DIRECTIVE: Will you copy the lines below word for word, starting at the line that contains "comportements humains. Elle" and stopping after the line that contains "représenté par le Crabe. Votre", with both of those lines included?

(Stored data entries)

== Segment start ==

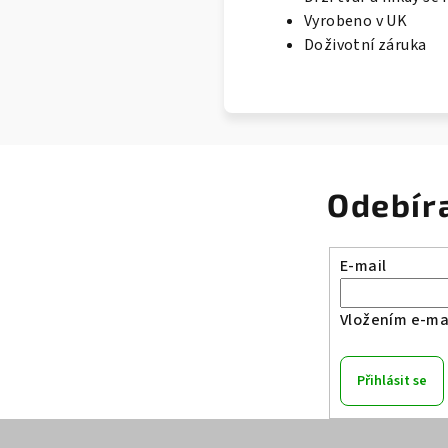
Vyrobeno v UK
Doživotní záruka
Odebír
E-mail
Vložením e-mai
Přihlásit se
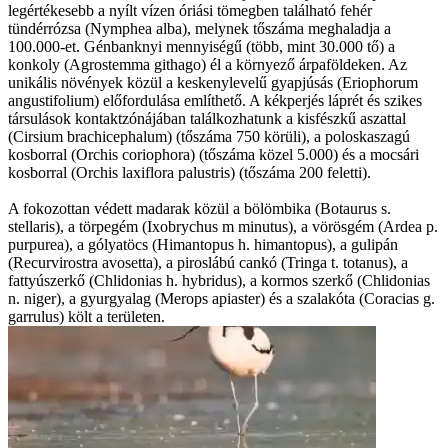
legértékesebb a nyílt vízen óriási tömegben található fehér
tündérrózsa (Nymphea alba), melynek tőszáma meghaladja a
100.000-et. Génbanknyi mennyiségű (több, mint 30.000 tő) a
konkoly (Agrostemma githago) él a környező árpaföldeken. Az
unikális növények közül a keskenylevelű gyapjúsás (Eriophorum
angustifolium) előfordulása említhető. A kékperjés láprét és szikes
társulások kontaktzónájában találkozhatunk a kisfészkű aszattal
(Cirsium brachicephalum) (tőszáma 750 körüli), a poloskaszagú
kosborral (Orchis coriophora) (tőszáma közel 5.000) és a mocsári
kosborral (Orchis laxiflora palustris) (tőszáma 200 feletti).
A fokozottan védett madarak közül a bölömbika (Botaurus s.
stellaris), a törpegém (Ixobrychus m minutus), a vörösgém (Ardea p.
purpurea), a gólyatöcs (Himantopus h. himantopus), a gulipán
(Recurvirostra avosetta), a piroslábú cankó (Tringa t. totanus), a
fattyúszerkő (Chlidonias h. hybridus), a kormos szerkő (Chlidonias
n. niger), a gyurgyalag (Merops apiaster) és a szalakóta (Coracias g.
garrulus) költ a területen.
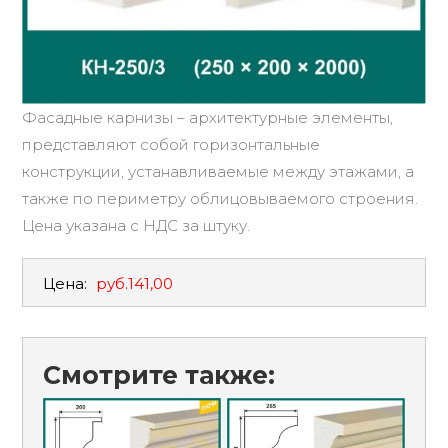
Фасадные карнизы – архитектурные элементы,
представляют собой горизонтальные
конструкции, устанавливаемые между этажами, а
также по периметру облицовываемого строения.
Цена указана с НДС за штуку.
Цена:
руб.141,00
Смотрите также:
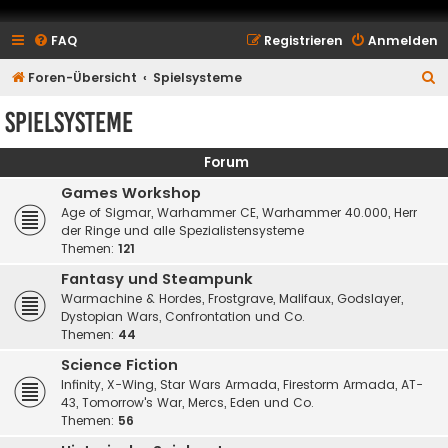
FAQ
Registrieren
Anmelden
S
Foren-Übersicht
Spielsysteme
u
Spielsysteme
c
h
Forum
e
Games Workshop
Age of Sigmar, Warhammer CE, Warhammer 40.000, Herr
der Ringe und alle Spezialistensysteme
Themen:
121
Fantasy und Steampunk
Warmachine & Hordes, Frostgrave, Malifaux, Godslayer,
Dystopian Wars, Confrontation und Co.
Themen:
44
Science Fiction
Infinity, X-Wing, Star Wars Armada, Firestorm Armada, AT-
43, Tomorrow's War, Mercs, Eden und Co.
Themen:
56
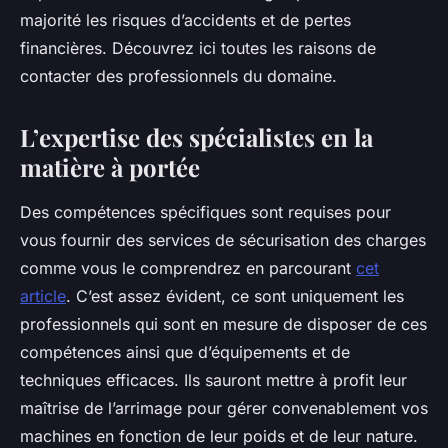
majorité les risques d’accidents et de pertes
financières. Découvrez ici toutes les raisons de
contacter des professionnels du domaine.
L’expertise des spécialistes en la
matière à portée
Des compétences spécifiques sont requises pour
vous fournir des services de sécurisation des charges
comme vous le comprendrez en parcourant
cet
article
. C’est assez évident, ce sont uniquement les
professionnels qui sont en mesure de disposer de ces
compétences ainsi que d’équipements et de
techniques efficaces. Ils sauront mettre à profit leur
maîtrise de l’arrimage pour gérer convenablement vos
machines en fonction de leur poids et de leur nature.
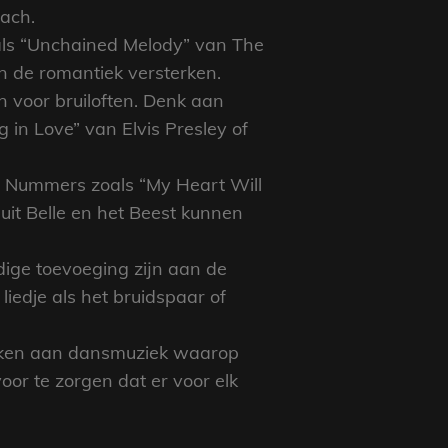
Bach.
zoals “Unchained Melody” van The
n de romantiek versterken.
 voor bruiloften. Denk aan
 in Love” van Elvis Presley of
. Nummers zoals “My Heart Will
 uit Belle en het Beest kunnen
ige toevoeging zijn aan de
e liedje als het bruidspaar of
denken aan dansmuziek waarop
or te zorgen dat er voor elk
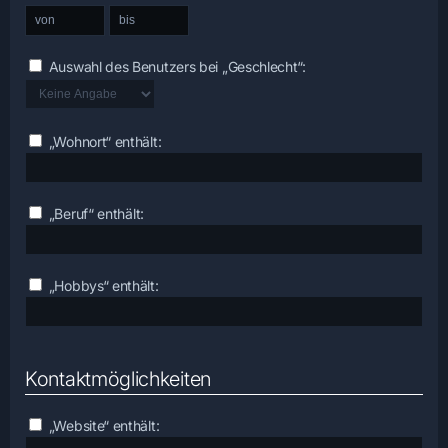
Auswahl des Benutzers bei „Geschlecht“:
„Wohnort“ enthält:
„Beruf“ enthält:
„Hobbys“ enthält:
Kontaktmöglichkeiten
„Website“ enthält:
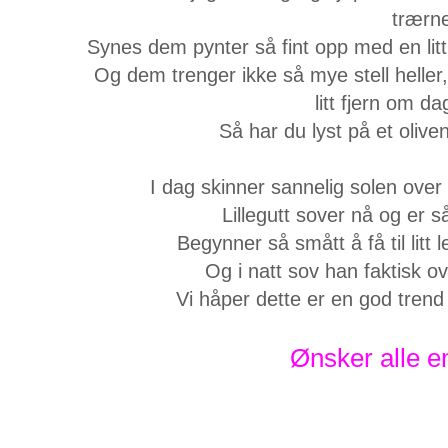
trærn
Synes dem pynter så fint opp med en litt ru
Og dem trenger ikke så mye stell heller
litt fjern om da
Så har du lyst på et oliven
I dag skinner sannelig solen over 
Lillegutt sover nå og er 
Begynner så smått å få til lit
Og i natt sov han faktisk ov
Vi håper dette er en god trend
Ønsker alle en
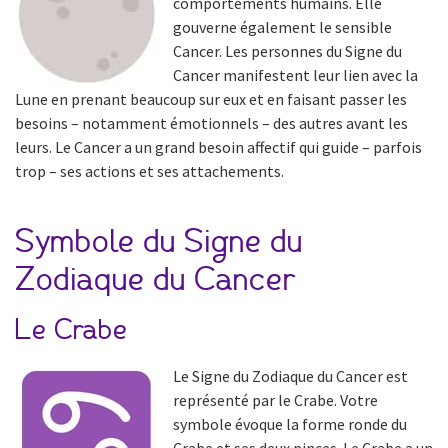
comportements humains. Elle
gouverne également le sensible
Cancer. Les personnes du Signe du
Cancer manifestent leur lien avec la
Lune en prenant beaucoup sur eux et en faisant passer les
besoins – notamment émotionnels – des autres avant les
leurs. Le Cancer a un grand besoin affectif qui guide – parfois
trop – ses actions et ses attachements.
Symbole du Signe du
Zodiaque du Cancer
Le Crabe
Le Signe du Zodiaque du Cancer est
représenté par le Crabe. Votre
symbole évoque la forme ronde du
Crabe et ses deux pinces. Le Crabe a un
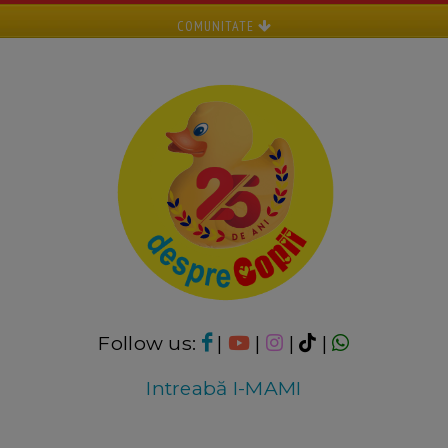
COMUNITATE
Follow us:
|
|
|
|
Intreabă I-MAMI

== Segment end ==
== Segment start ==

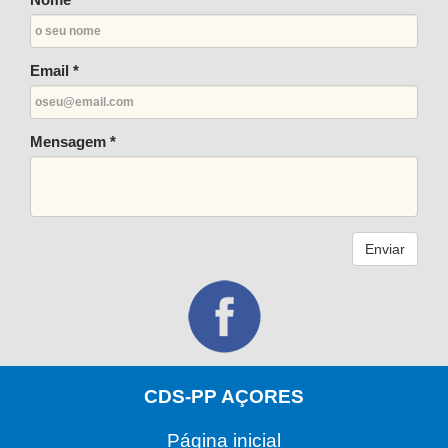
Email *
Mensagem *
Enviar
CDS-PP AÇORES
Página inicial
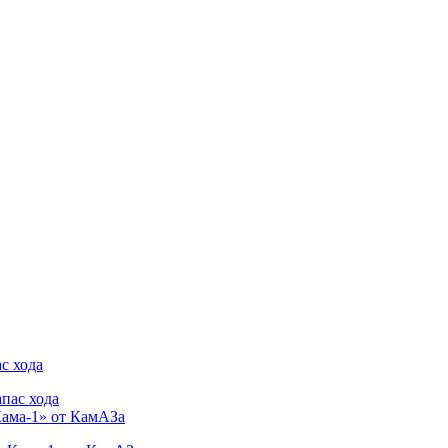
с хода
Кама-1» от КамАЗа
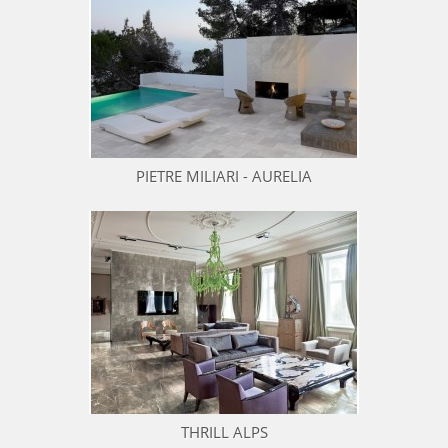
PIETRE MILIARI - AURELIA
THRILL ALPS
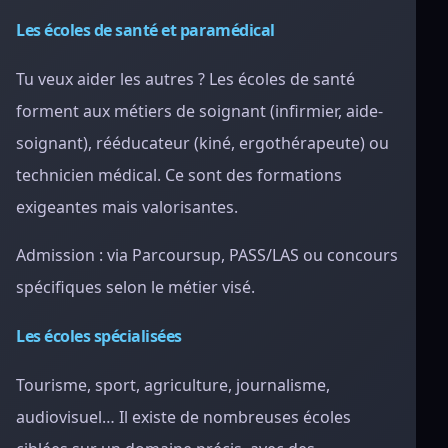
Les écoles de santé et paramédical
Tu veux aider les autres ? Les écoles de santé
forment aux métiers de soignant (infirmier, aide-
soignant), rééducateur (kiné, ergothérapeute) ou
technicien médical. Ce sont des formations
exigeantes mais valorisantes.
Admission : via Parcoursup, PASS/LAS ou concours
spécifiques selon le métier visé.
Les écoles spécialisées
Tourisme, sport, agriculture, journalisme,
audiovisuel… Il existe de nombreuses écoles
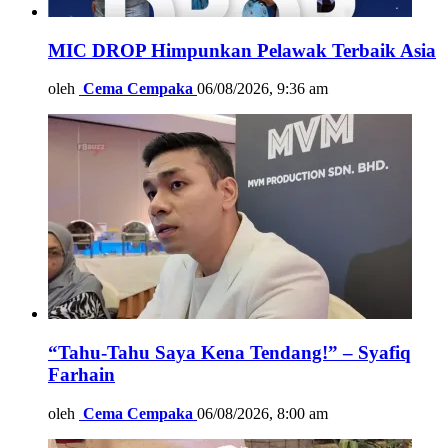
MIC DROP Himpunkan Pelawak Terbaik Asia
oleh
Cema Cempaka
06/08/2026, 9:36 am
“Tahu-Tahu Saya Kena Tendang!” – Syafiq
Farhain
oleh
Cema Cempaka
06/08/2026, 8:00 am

== Segment end ==

COMPLETED EXERCISE:
comportements humains. Elle
gouverne également le sensible
Cancer. Les personnes du Signe du
Cancer manifestent leur lien avec la
Lune en prenant beaucoup sur eux et en faisant passer les
besoins – notamment émotionnels – des autres avant les
leurs. Le Cancer a un grand besoin affectif qui guide – parfois
trop – ses actions et ses attachements.
Symbole du Signe du
Zodiaque du Cancer
Le Crabe
Le Signe du Zodiaque du Cancer est
représenté par le Crabe. Votre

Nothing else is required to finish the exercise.